Saturday marks the 37th anniversary of the Challenger tragedy. NASA remembered the crew and other fallen astronauts this week in its Day of Remembrance.

CAPE CANAVERAL, Fla. — NASA's space shuttle Challenger launched from the Kennedy Space Center at Cape Canaveral on its 10th mission on Jan. 28, 1986.

It exploded 73 seconds after liftoff, claiming the lives of all seven people onboard: Gregory Jarvis, Judith Resnik, Dick Scobee, Ronald McNair, Mike Smith, Ellison Onizuka and Christa McAuliffe. 

NASA remembered the fallen Challenger astronauts, as well as the crews of Apollo 1 and the space shuttle Columbia, in its Day of Remembrance ceremony Thursday. More than 100 people gathered at the Kennedy Space Center to remember astronauts killed in the line of duty, and other ceremonies were held at NASA centers around the country.

Credit: AP
FILE - This undated file photo provided by NASA shows the crew of the Space Shuttle Challenger mission 51L. All seven members of the crew were killed when the shuttle exploded during launch on Jan. 28, 1986. From front left, are: Pilot Michael J. Smith, Commander Francis R. (Dick) Scobee, and mission specialist Ronald E. McNair. Rear left are: mission specialist Ellison Onizuka, teacher Christa McAuliffe, payload specialist Gregory Jarvis, and mission specialist Judith Resnik. (NASA via AP, File)

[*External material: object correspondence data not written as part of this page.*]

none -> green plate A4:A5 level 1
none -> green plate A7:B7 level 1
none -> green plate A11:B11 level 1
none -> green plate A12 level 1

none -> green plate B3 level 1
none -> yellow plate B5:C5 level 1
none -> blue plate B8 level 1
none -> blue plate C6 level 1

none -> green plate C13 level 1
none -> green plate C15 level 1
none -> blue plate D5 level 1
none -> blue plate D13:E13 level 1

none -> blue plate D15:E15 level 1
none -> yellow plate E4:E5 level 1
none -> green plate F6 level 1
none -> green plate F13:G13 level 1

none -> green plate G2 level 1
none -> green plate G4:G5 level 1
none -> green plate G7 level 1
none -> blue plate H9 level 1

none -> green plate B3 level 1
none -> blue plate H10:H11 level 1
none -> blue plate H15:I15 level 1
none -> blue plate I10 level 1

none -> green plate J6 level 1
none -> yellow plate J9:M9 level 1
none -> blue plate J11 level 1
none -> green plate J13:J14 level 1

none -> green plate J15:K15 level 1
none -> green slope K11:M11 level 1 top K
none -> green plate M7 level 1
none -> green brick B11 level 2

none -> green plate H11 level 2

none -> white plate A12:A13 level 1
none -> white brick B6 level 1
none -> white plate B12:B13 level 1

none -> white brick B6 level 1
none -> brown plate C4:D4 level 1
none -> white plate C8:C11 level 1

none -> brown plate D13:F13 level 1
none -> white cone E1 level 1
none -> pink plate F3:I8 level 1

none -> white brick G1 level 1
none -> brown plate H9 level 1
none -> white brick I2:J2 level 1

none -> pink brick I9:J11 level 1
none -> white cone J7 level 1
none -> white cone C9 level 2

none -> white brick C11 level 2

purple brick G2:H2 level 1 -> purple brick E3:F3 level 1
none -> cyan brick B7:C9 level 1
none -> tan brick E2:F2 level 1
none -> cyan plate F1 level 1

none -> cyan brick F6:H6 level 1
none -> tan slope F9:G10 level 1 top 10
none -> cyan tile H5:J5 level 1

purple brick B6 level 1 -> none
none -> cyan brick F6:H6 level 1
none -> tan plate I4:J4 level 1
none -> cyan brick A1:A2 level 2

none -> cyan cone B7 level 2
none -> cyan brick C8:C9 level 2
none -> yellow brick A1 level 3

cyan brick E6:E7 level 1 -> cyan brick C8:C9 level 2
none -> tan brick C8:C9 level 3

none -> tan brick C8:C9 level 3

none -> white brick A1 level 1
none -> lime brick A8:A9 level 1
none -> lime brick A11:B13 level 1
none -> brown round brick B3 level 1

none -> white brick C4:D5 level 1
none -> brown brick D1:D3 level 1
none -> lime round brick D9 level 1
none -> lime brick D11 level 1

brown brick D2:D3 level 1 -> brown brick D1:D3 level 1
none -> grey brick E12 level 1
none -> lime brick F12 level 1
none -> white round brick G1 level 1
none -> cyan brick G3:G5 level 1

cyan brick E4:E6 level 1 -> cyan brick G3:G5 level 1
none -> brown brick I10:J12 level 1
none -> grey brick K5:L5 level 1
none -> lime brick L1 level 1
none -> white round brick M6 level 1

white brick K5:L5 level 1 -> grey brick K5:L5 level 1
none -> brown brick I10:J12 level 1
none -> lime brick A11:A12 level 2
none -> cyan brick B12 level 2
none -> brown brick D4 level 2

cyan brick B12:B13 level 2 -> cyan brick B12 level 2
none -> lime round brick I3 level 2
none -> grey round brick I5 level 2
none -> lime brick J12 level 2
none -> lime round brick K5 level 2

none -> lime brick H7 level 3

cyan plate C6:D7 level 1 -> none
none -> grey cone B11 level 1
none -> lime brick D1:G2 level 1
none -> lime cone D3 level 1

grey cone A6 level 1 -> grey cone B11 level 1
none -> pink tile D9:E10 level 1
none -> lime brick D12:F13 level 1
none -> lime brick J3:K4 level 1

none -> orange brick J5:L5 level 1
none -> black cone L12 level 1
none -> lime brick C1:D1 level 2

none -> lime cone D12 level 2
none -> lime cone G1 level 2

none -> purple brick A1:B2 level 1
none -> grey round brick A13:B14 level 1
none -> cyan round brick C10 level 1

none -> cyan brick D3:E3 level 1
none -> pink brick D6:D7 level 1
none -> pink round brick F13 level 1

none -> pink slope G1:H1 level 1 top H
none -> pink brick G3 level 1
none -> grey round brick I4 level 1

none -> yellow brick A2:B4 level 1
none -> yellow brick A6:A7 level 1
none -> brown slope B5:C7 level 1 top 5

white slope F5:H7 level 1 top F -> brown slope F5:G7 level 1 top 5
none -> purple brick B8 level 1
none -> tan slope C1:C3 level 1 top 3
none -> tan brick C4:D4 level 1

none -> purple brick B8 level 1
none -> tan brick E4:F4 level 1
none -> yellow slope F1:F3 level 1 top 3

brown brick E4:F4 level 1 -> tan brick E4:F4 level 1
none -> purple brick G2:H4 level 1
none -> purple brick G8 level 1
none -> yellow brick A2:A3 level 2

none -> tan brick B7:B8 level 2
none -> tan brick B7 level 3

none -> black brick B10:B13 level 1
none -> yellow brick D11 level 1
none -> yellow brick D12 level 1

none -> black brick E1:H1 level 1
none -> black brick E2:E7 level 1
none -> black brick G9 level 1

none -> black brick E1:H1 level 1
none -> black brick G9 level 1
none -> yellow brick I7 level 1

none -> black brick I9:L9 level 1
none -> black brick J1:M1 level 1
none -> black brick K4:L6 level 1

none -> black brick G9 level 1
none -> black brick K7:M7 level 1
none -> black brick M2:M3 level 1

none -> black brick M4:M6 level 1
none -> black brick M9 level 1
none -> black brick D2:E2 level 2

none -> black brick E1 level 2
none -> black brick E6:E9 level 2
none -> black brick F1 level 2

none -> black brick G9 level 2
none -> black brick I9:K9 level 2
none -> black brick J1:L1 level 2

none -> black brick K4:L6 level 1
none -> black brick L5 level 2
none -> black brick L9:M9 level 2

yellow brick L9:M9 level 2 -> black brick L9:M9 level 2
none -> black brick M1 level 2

The NASA remembrance ceremony began in 2004 and pays homage to three of the agency's most devastating tragedies: the Apollo I fire, the loss of the space shuttle Challenger and the loss of the space shuttle Columbia. 

Because of the clustering of the three dates, NASA sets aside the last Thursday of every January to commemorate its fallen astronauts. At space centers across the country, flags were lowered to half-staff, with ceremonies held along with spaceflight safety discussions. 

Saturday marks the 37th anniversary of the Challenger tragedy.

Along with experienced astronauts, the shuttle carried Christa McAuliffe, who was set to be the first teacher in space. The New Hampshire woman had been selected to join and teach lessons from space to children around the country. 

Credit: AP
This Sept. 26, 1985 photo made available by NASA shows astronaut Sharon Christa McAuliffe. The high school teacher from Concord, N.H., never got to teach from space. She perished during the 1986 launch of shuttle Challenger, along with her six crewmates. (NASA via AP)

Months after the incident, an investigation found that the two rubber O-rings, which were designed to separate sections of the rocket booster, failed due to weather. The shuttle launched on a cold Florida morning despite behind-the-scenes concerns from engineers, a 2021 NASA article states. 

"We will never forget these astronauts, nor all those who have lost their lives in the pursuit of discovery," NASA Administrator Bill Nelson said in a video posted Thursday by the space agency. "And so on this Day of Remembrance, we honor and try to better understand our place in this huge, huge universe and our attempts at discovery and exploration in it."

Vice President Kamala Harris also commemorated the tragedies in a Thursday Twitter post: "The crews of Apollo 1 and Space Shuttles Challenger and Columbia are always in our hearts as our Nation continues their legacy."

The Associated Press contributed to this report.